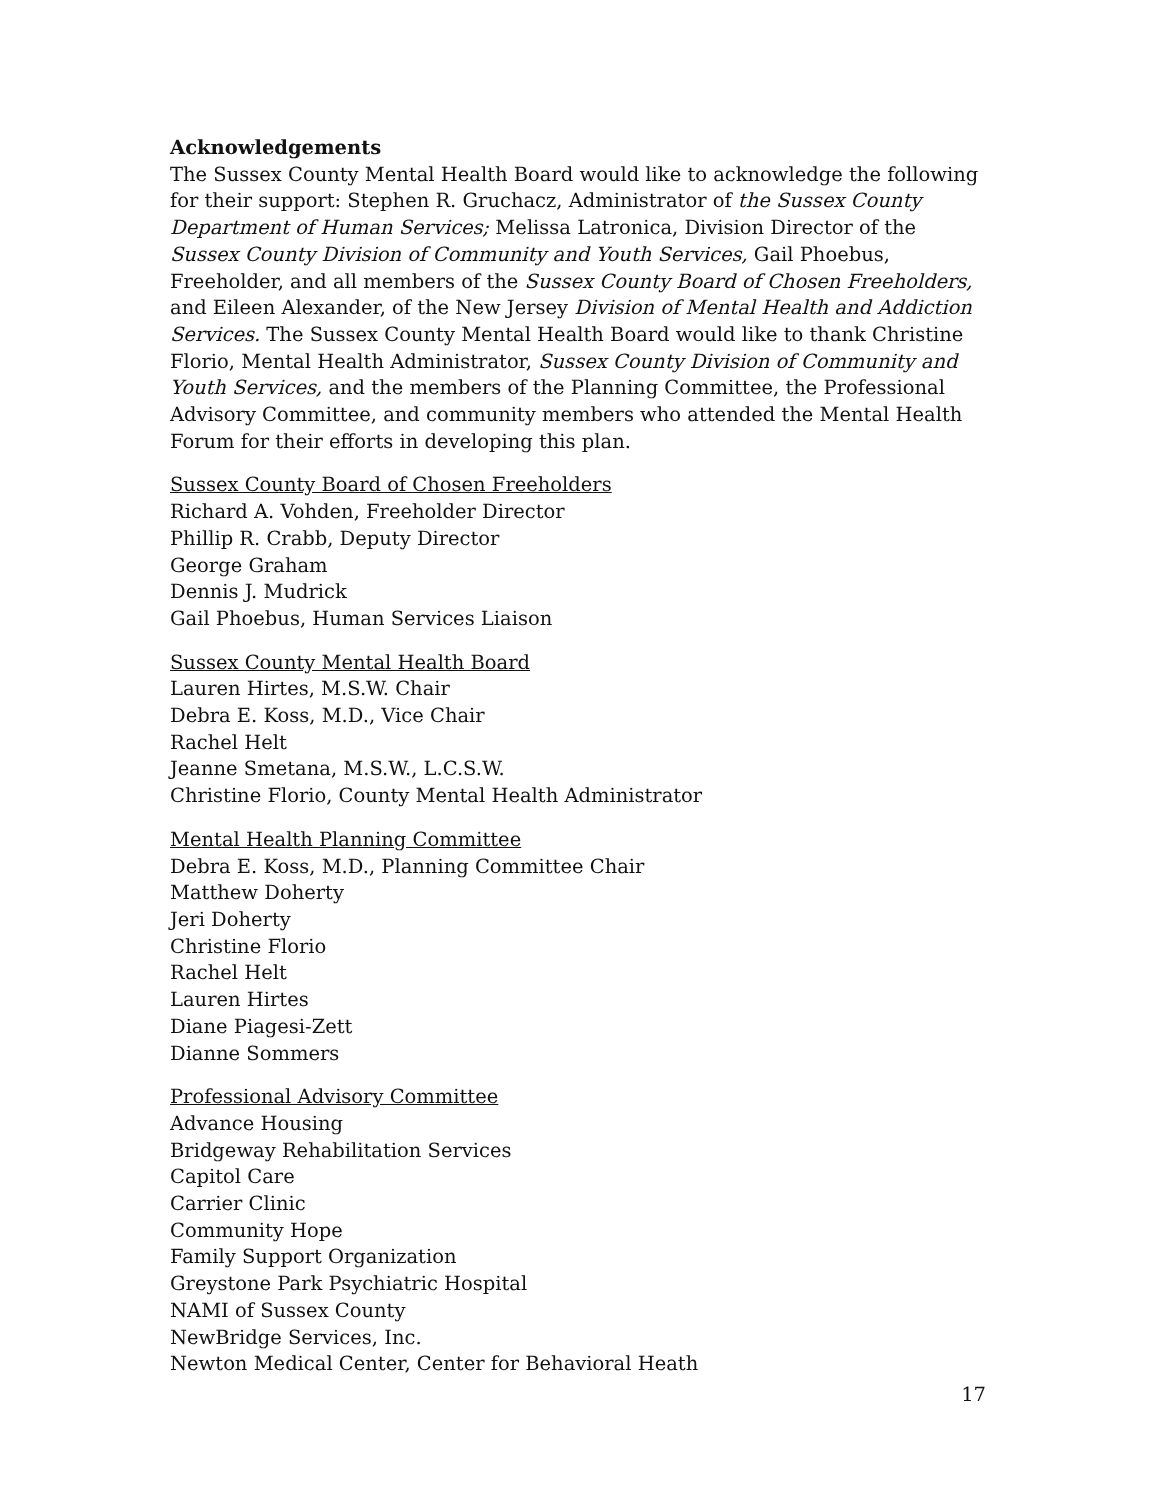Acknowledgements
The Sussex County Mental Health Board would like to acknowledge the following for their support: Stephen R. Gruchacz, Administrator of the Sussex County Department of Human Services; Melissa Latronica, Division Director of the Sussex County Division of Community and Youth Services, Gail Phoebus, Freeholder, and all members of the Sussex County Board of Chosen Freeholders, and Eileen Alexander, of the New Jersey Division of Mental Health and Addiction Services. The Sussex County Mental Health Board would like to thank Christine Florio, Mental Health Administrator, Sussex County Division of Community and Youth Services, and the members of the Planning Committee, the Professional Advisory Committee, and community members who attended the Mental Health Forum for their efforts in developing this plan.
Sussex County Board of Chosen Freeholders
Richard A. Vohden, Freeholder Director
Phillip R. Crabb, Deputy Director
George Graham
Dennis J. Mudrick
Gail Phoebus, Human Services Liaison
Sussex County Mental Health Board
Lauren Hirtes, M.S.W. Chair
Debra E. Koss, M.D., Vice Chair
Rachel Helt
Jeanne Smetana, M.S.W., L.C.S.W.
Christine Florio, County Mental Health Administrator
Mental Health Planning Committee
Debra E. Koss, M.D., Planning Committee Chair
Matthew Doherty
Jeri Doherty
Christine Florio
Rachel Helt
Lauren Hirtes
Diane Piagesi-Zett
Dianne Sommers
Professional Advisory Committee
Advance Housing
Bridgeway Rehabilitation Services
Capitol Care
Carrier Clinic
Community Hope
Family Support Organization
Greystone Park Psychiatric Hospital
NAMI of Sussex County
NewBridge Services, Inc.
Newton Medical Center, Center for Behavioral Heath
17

------------------------------------

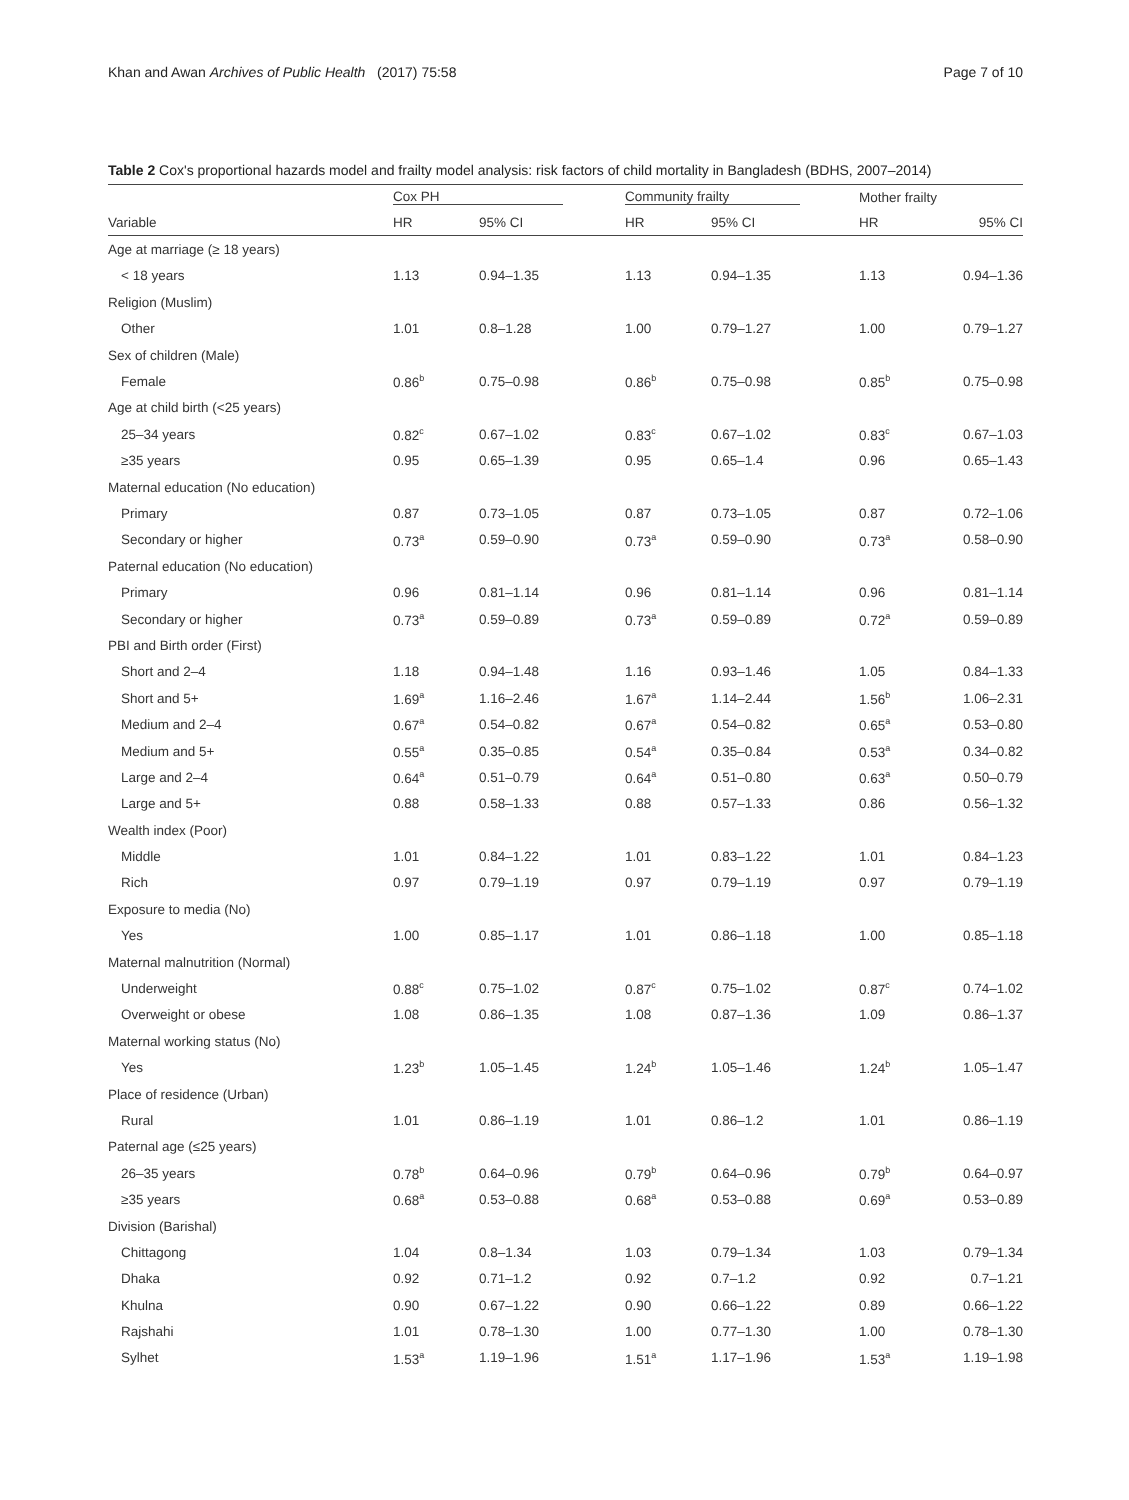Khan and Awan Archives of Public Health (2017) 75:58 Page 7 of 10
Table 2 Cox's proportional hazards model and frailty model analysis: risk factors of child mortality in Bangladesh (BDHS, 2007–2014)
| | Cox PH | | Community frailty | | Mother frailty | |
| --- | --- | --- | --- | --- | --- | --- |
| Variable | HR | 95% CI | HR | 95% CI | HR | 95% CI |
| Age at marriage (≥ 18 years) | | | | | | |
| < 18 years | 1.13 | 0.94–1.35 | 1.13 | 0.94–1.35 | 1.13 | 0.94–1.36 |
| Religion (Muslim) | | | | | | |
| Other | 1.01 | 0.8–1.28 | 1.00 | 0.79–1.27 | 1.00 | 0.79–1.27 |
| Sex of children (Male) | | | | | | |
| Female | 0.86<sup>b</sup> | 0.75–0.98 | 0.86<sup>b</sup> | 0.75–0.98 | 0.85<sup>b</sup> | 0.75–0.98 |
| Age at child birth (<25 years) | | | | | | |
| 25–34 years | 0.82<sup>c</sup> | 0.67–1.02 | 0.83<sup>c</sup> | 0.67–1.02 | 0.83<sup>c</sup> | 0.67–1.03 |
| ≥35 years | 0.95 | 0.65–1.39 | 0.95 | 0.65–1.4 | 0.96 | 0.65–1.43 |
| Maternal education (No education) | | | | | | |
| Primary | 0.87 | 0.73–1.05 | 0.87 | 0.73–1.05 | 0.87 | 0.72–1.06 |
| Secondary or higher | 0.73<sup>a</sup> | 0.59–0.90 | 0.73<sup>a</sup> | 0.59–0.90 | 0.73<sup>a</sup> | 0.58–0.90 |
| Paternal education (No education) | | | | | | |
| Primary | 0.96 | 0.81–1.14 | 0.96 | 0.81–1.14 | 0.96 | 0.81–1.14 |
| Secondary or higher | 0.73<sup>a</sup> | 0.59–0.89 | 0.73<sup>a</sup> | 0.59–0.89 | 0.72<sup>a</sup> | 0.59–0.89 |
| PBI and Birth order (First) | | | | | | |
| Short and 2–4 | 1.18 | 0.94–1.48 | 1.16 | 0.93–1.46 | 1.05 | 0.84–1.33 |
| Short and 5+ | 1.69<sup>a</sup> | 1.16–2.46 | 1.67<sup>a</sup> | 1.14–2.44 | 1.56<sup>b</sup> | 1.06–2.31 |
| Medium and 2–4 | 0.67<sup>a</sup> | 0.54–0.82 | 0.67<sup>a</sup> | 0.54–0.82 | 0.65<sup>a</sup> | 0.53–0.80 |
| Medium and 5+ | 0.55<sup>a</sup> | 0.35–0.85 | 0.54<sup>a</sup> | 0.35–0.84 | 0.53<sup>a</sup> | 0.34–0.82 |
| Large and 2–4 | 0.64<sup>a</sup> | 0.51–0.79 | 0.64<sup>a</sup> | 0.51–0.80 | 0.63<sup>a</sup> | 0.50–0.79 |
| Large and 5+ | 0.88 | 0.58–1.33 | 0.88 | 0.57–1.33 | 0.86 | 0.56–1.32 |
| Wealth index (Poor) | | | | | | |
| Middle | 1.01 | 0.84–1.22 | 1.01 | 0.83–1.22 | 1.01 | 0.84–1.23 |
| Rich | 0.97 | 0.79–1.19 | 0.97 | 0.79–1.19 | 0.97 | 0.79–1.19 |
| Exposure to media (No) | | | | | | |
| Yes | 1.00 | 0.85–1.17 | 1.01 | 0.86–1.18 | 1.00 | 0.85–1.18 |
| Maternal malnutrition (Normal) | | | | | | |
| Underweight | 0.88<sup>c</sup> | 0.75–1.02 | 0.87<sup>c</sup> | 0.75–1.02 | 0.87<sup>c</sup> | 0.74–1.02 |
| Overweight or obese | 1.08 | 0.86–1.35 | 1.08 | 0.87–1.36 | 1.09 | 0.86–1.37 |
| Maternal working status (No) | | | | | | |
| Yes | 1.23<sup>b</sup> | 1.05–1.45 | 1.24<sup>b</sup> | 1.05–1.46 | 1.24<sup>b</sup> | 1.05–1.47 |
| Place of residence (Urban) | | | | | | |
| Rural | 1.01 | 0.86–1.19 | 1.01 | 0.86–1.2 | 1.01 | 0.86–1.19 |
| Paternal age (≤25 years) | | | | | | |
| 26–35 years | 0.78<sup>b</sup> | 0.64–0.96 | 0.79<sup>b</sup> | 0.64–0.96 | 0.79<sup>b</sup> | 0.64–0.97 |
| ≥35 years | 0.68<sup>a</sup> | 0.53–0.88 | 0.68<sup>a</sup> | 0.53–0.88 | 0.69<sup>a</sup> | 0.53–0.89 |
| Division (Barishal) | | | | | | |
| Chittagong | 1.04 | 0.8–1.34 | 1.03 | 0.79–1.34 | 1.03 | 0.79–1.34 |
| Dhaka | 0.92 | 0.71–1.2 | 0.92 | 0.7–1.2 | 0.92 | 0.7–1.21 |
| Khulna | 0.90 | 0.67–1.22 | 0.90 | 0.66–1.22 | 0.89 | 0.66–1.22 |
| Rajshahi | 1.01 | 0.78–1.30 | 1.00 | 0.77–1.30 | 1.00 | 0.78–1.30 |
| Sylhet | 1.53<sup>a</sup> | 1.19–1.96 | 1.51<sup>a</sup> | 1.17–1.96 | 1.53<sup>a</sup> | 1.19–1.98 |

------------------------------------

Please give again the lines above between the line holding "Maternal education (No" and the line holding "0.79<sup>b</sup> | 0.64–0.97 |", inclusive, exactly as they are and with nothing added.

**PROBLEM SOLUTION**:
| Maternal education (No education) | | | | | | |
| Primary | 0.87 | 0.73–1.05 | 0.87 | 0.73–1.05 | 0.87 | 0.72–1.06 |
| Secondary or higher | 0.73<sup>a</sup> | 0.59–0.90 | 0.73<sup>a</sup> | 0.59–0.90 | 0.73<sup>a</sup> | 0.58–0.90 |
| Paternal education (No education) | | | | | | |
| Primary | 0.96 | 0.81–1.14 | 0.96 | 0.81–1.14 | 0.96 | 0.81–1.14 |
| Secondary or higher | 0.73<sup>a</sup> | 0.59–0.89 | 0.73<sup>a</sup> | 0.59–0.89 | 0.72<sup>a</sup> | 0.59–0.89 |
| PBI and Birth order (First) | | | | | | |
| Short and 2–4 | 1.18 | 0.94–1.48 | 1.16 | 0.93–1.46 | 1.05 | 0.84–1.33 |
| Short and 5+ | 1.69<sup>a</sup> | 1.16–2.46 | 1.67<sup>a</sup> | 1.14–2.44 | 1.56<sup>b</sup> | 1.06–2.31 |
| Medium and 2–4 | 0.67<sup>a</sup> | 0.54–0.82 | 0.67<sup>a</sup> | 0.54–0.82 | 0.65<sup>a</sup> | 0.53–0.80 |
| Medium and 5+ | 0.55<sup>a</sup> | 0.35–0.85 | 0.54<sup>a</sup> | 0.35–0.84 | 0.53<sup>a</sup> | 0.34–0.82 |
| Large and 2–4 | 0.64<sup>a</sup> | 0.51–0.79 | 0.64<sup>a</sup> | 0.51–0.80 | 0.63<sup>a</sup> | 0.50–0.79 |
| Large and 5+ | 0.88 | 0.58–1.33 | 0.88 | 0.57–1.33 | 0.86 | 0.56–1.32 |
| Wealth index (Poor) | | | | | | |
| Middle | 1.01 | 0.84–1.22 | 1.01 | 0.83–1.22 | 1.01 | 0.84–1.23 |
| Rich | 0.97 | 0.79–1.19 | 0.97 | 0.79–1.19 | 0.97 | 0.79–1.19 |
| Exposure to media (No) | | | | | | |
| Yes | 1.00 | 0.85–1.17 | 1.01 | 0.86–1.18 | 1.00 | 0.85–1.18 |
| Maternal malnutrition (Normal) | | | | | | |
| Underweight | 0.88<sup>c</sup> | 0.75–1.02 | 0.87<sup>c</sup> | 0.75–1.02 | 0.87<sup>c</sup> | 0.74–1.02 |
| Overweight or obese | 1.08 | 0.86–1.35 | 1.08 | 0.87–1.36 | 1.09 | 0.86–1.37 |
| Maternal working status (No) | | | | | | |
| Yes | 1.23<sup>b</sup> | 1.05–1.45 | 1.24<sup>b</sup> | 1.05–1.46 | 1.24<sup>b</sup> | 1.05–1.47 |
| Place of residence (Urban) | | | | | | |
| Rural | 1.01 | 0.86–1.19 | 1.01 | 0.86–1.2 | 1.01 | 0.86–1.19 |
| Paternal age (≤25 years) | | | | | | |
| 26–35 years | 0.78<sup>b</sup> | 0.64–0.96 | 0.79<sup>b</sup> | 0.64–0.96 | 0.79<sup>b</sup> | 0.64–0.97 |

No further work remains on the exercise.